• **List of tasks**:
1. In the pumpkin flower passage, what is a pedicel?
2. Rewrite the pumpkin flower passage from "During a recent" up to and including "smaller individual flowers.", substituting "stem" for each "peduncle".

• **Exercise passage**:
|---|
During a recent check on my pumpkin patch, something that had always been hovering around the back of my mind came forward, and I decided to check into why some flowers were producing fruit and others weren't. My first idea was that some of them were male flowers and others were female. You knew that, I'm sure. But the stumbling block for me was that they all look alike. On closer inspection, even though they look alike, they aren't borne on the same type of peduncle (or flower stalk).
Short aside here: I originally typed pedicel instead of peduncle, and in checking to make sure I was using the right term, I found I wasn't technically correct. A peduncle is the main flower stalk, and a pedicel is the flower stalk of each individual flower on a bloom made up of several smaller individual flowers.
Okay, back to the pumpkin flower...
|---|
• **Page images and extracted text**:
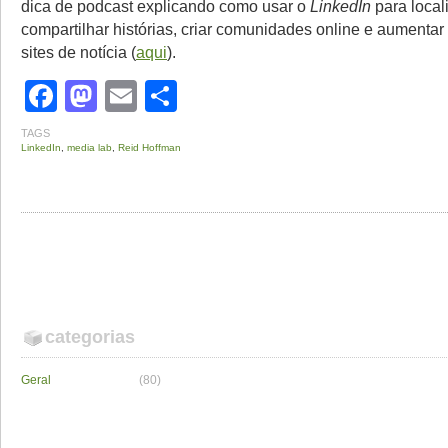
dica de podcast explicando como usar o
LinkedIn
para locali
compartilhar histórias, criar comunidades online e aumentar
sites de notícia (
aqui
).
Facebook
Mastodon
Email
Share
TAGS
LinkedIn
,
media lab
,
Reid Hoffman
categorias
Geral
(80)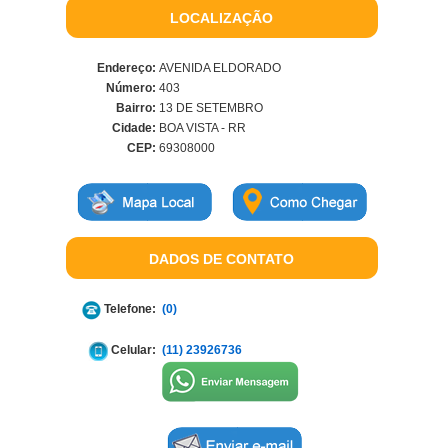
LOCALIZAÇÃO
Endereço:
AVENIDA ELDORADO
Número:
403
Bairro:
13 DE SETEMBRO
Cidade:
BOA VISTA - RR
CEP:
69308000
DADOS DE CONTATO
Telefone:
(0)
Celular:
(11) 23926736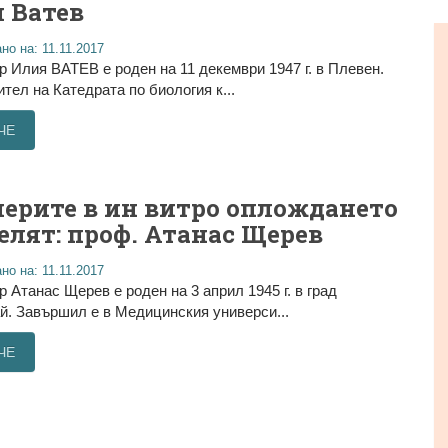
 Ватев
но на: 11.11.2017
р Илия ВАТЕВ е роден на 11 декември 1947 г. в Плевен.
тел на Катедрата по биология к...
ЧЕ
ерите в ин витро оплождането
елят: проф. Атанас Щерев
но на: 11.11.2017
р Атанас Щерев е роден на 3 април 1945 г. в град
. Завършил е в Медицинския универси...
ЧЕ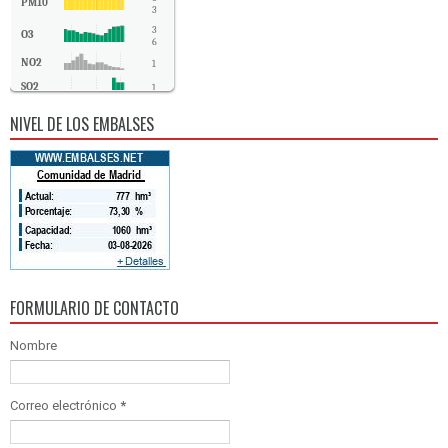
PM10
3
3
O3
6
NO2
1
SO2
1
CO
0
NIVEL DE LOS EMBALSES
FORMULARIO DE CONTACTO
Nombre
Correo electrónico
*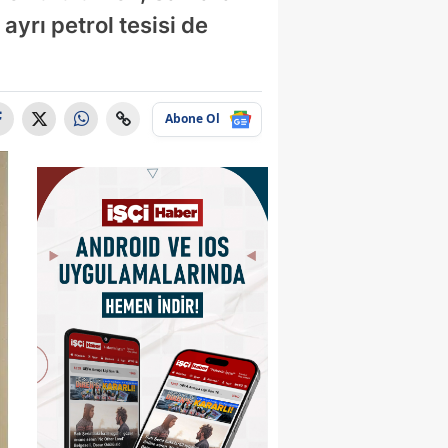
ayrı petrol tesisi de
Abone Ol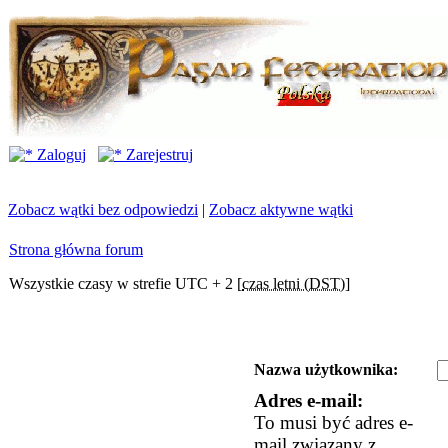
Zaloguj
Zarejestruj
Zobacz wątki bez odpowiedzi
|
Zobacz aktywne wątki
Strona główna forum
Wszystkie czasy w strefie UTC + 2 [
czas letni (DST)
]
Nazwa użytkownika:
Adres e-mail:
To musi być adres e-
mail związany z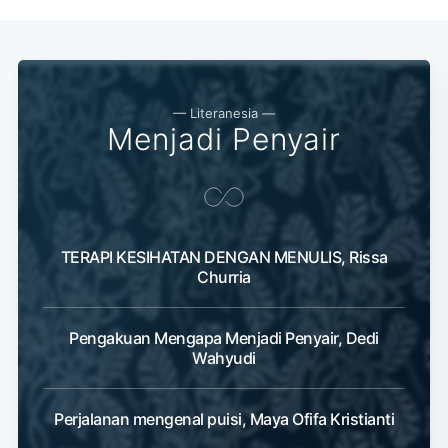
— Literanesia —
Menjadi Penyair
TERAPI KESIHATAN DENGAN MENULIS, Rissa
Churria
Pengakuan Mengapa Menjadi Penyair, Dedi
Wahyudi
Perjalanan mengenal puisi, Maya Ofifa Kristianti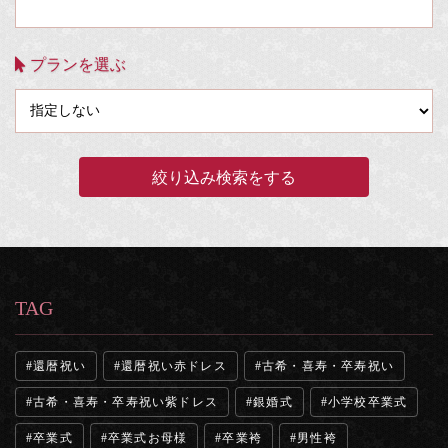
プランを選ぶ
TAG
還暦祝い
還暦祝い赤ドレス
古希・喜寿・卒寿祝い
古希・喜寿・卒寿祝い紫ドレス
銀婚式
小学校卒業式
卒業式
卒業式お母様
卒業袴
男性袴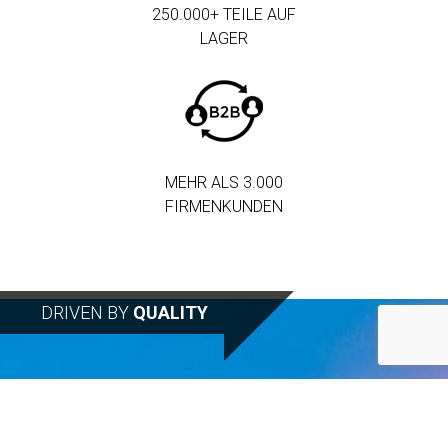
250.000+ TEILE AUF
LAGER
MEHR ALS 3.000
FIRMENKUNDEN
DRIVEN BY
QUALITY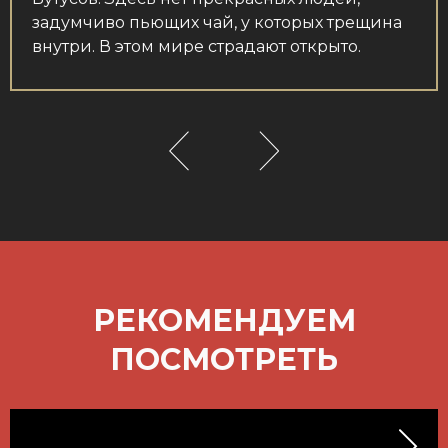
задумчиво пьющих чай, у которых трещина
внутри. В этом мире страдают открыто.
РЕКОМЕНДУЕМ
ПОСМОТРЕТЬ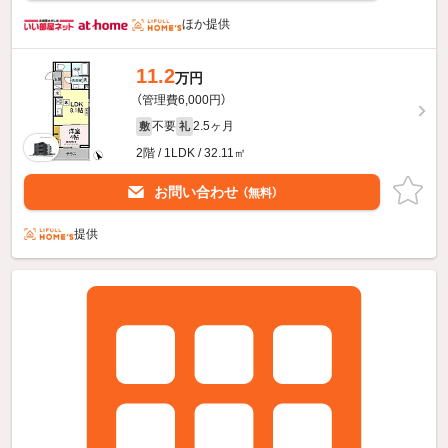
ほか提供
11.2
万円
（管理費6,000円）
不要
2.5ヶ月
敷
礼
2階 / 1LDK / 32.11㎡
お問い合わせ
（無料）
提供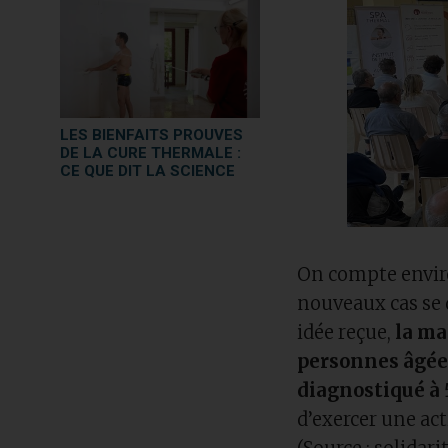
LES BIENFAITS PROUVES
DE LA CURE THERMALE :
CE QUE DIT LA SCIENCE
On compte envir
nouveaux cas se
idée reçue,
la ma
personnes âgée
diagnostiqué à
d’exercer une ac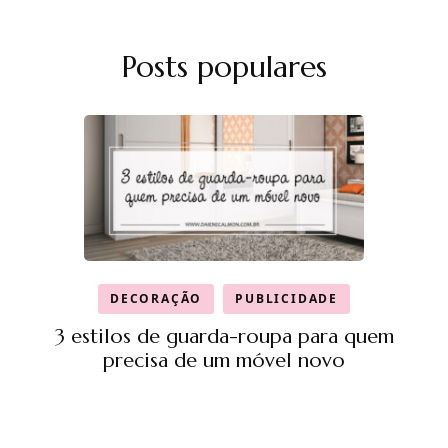
Posts populares
DECORAÇÃO
PUBLICIDADE
3 estilos de guarda-roupa para quem
precisa de um móvel novo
|---|
• **Answers by task**:
1. A pedicel is the flower stalk of each individual flower on a bloom made up of several smaller individual flowers.

2.
During a recent check on my pumpkin patch, something that had always been hovering around the back of my mind came forward, and I decided to check into why some flowers were producing fruit and others weren't. My first idea was that some of them were male flowers and others were female. You knew that, I'm sure. But the stumbling block for me was that they all look alike. On closer inspection, even though they look alike, they aren't borne on the same type of stem (or flower stalk).
Short aside here: I originally typed pedicel instead of stem, and in checking to make sure I was using the right term, I found I wasn't technically correct. A stem is the main flower stalk, and a pedicel is the flower stalk of each individual flower on a bloom made up of several smaller individual flowers.